Even with the disagreements, the PACA members seemed to agree on a few points:

• Micropayment sites have tapped a new market for imagery. These dollar-an-image or low-cost subscription sites work with amateur and semi-professional photographers and cater to budget-minded designers. Any doubt about their importance was erased earlier this year when Getty acquired the top microstock company iStockPhoto.com.

• There are serious problems in enforcing copyright that have to be solved for the picture business to thrive. PACA and other photo groups are actively fighting a proposal before Congress that would make “orphan works” — including photos of unknown copyright status — essentially free for the taking. Companies like PicScout, IdČe and Digimarc are using technology to ferret out copyright infringers. One organization, the Picture License Universal System (PLUS) is developing new technical standards for specifying an image’s licensing and copyright status.

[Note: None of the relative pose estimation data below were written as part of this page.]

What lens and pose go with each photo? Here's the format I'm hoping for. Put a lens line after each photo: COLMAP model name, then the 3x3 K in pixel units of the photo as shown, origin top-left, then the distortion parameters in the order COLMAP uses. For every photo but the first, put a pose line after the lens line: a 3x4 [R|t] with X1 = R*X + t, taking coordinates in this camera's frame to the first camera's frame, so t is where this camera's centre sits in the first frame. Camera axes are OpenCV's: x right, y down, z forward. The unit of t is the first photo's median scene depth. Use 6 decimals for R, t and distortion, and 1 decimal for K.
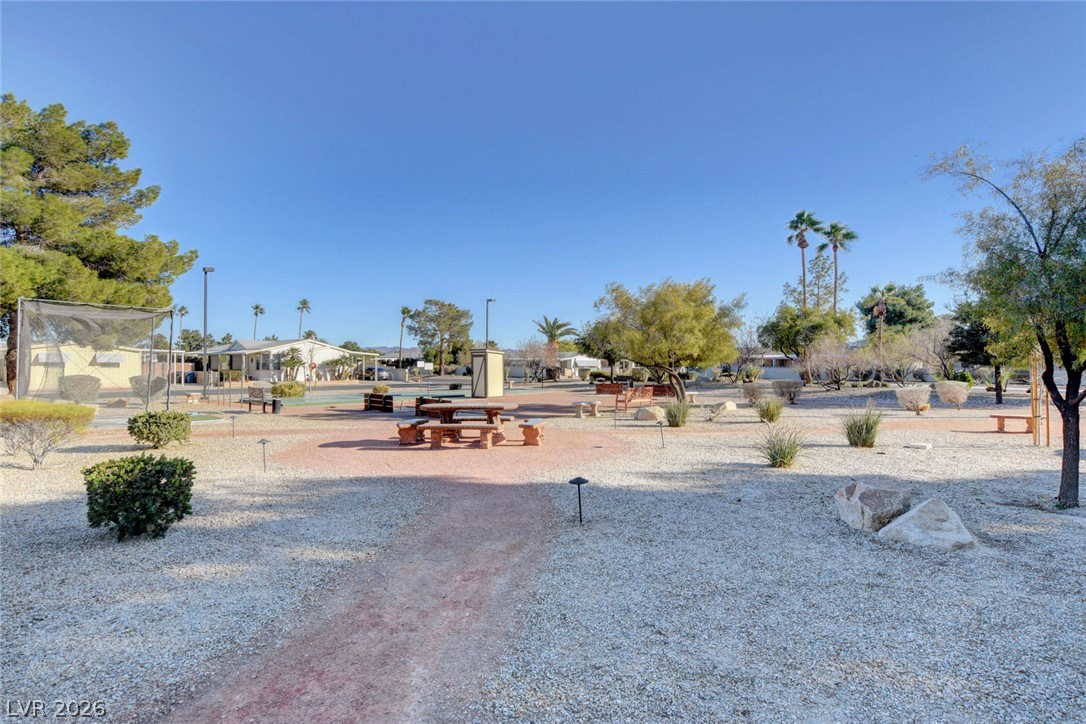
lens RADIAL K [[552.0, 0, 543.0], [0, 552.0, 362.0], [0, 0, 1]] dist [-0.029806, 0.000206]
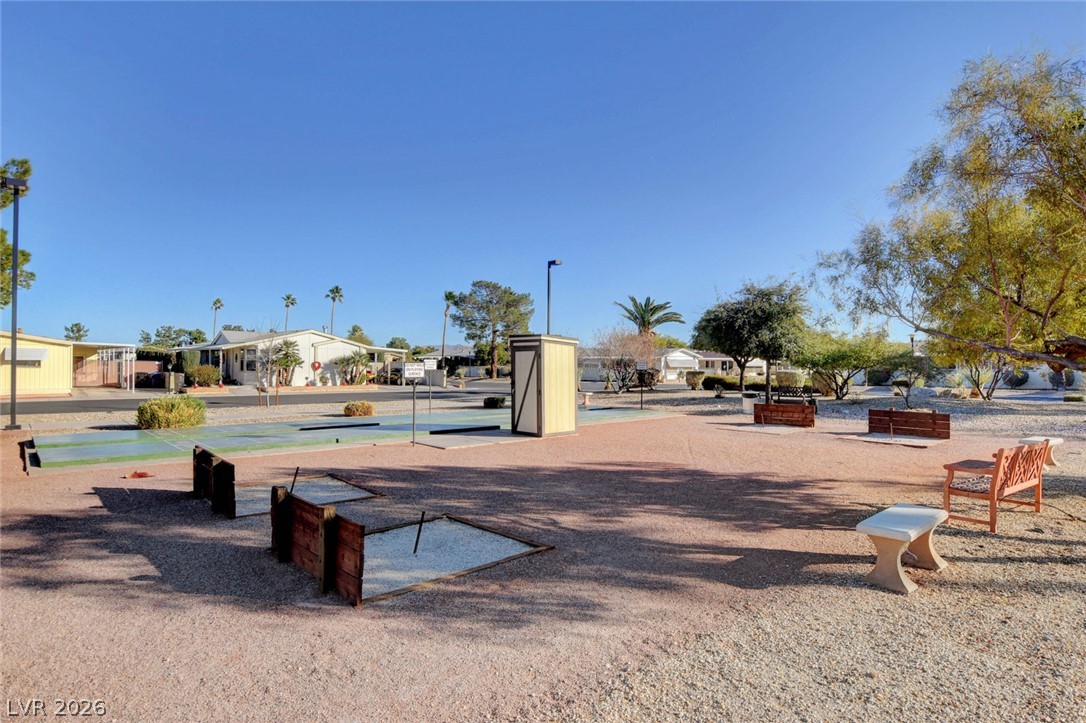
lens RADIAL K [[593.1, 0, 543.0], [0, 593.1, 361.5], [0, 0, 1]] dist [-0.019929, 0.000838]
pose [[0.992736, 0.003363, -0.120264, -0.019631], [-0.003327, 0.999994, 0.000501, 0.000102], [0.120265, -0.000098, 0.992742, 0.248562]]
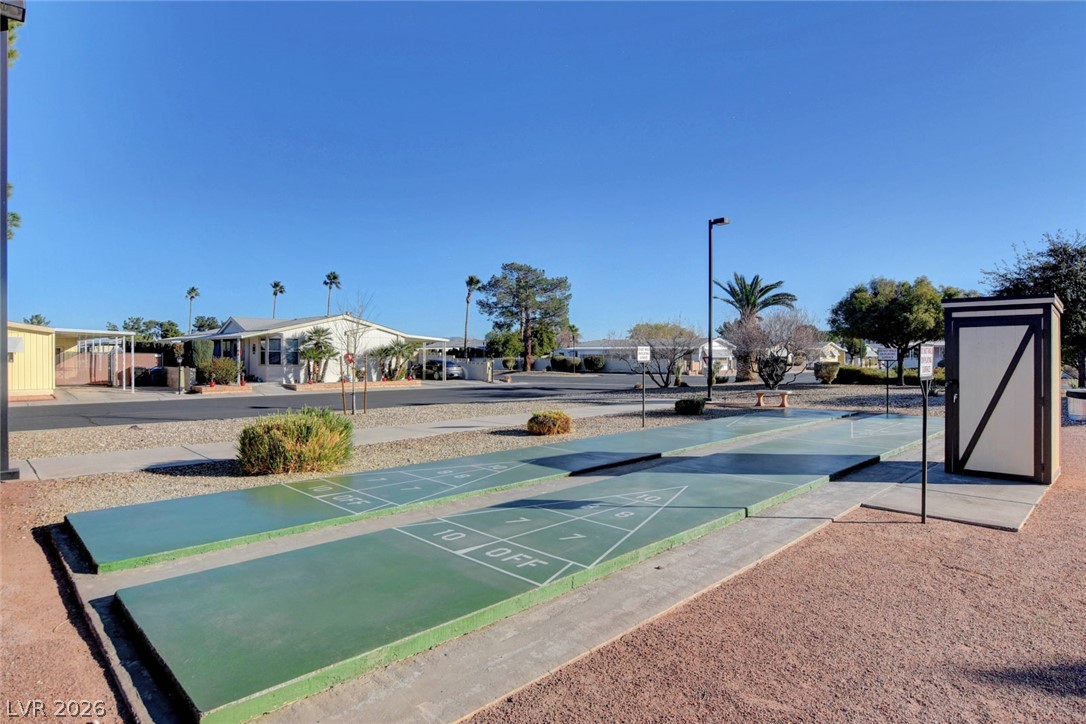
lens RADIAL K [[582.9, 0, 543.0], [0, 582.9, 362.0], [0, 0, 1]] dist [-0.024199, -0.000405]
pose [[0.998014, -0.000497, -0.062995, -0.162082], [0.001456, 0.999884, 0.015176, 0.002155], [0.062980, -0.015238, 0.997898, 0.362331]]
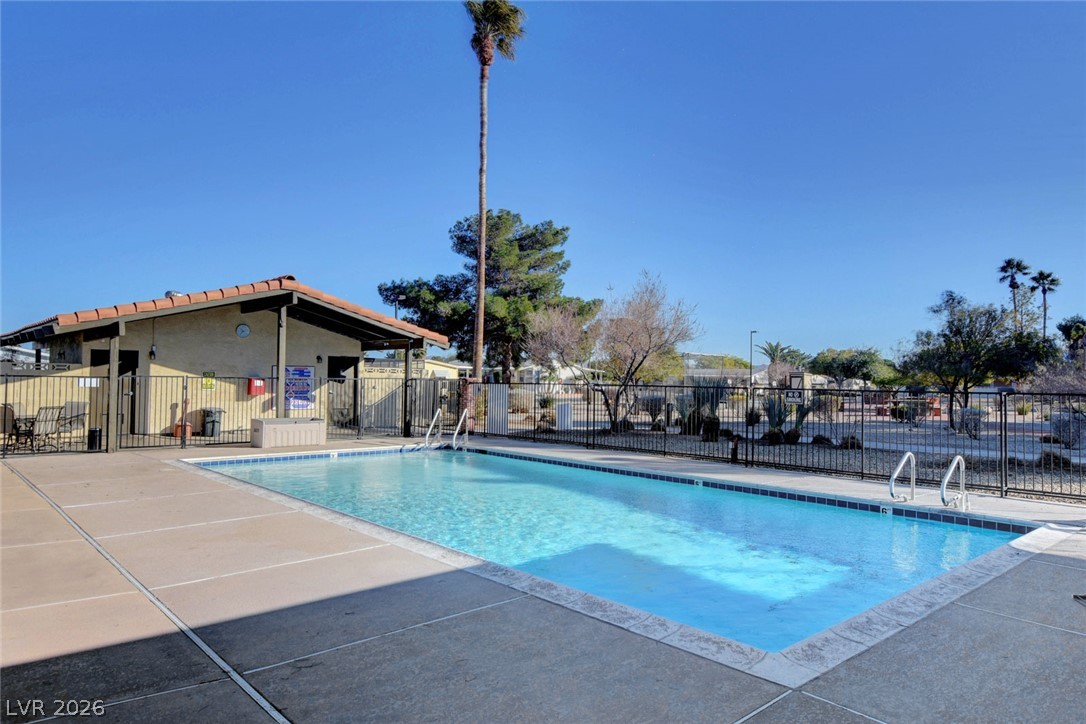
lens RADIAL K [[696.2, 0, 543.0], [0, 696.2, 362.0], [0, 0, 1]] dist [-0.004403, -0.001491]
pose [[0.994246, 0.009244, -0.106722, -0.305496], [-0.011720, 0.999676, -0.022600, 0.000706], [0.106478, 0.023721, 0.994032, -0.490060]]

• There is a robust supply of images as agencies produce more of their own work and more photographers contribute more stock images.

. . . On Saturday, the PACA audience heard reports from representatives of the three biggest imagery companies: Lewis Blackwell of Getty Images, Gary Shenk of Corbis, and Mark Berns of JupiterImages.

All three companies are aggressively pursuing wholly owned content, meaning they own the rights to the pictures they sell. The primary reason, they say, is to be flexible with pricing and new services in the future.

[However, Jim] Pickerell predicted a bleak future where there is an oversupply of available photos, the return per image declines, and photographers will be forced to shoot on a work-for-hire basis or the agencies will hire someone else who will.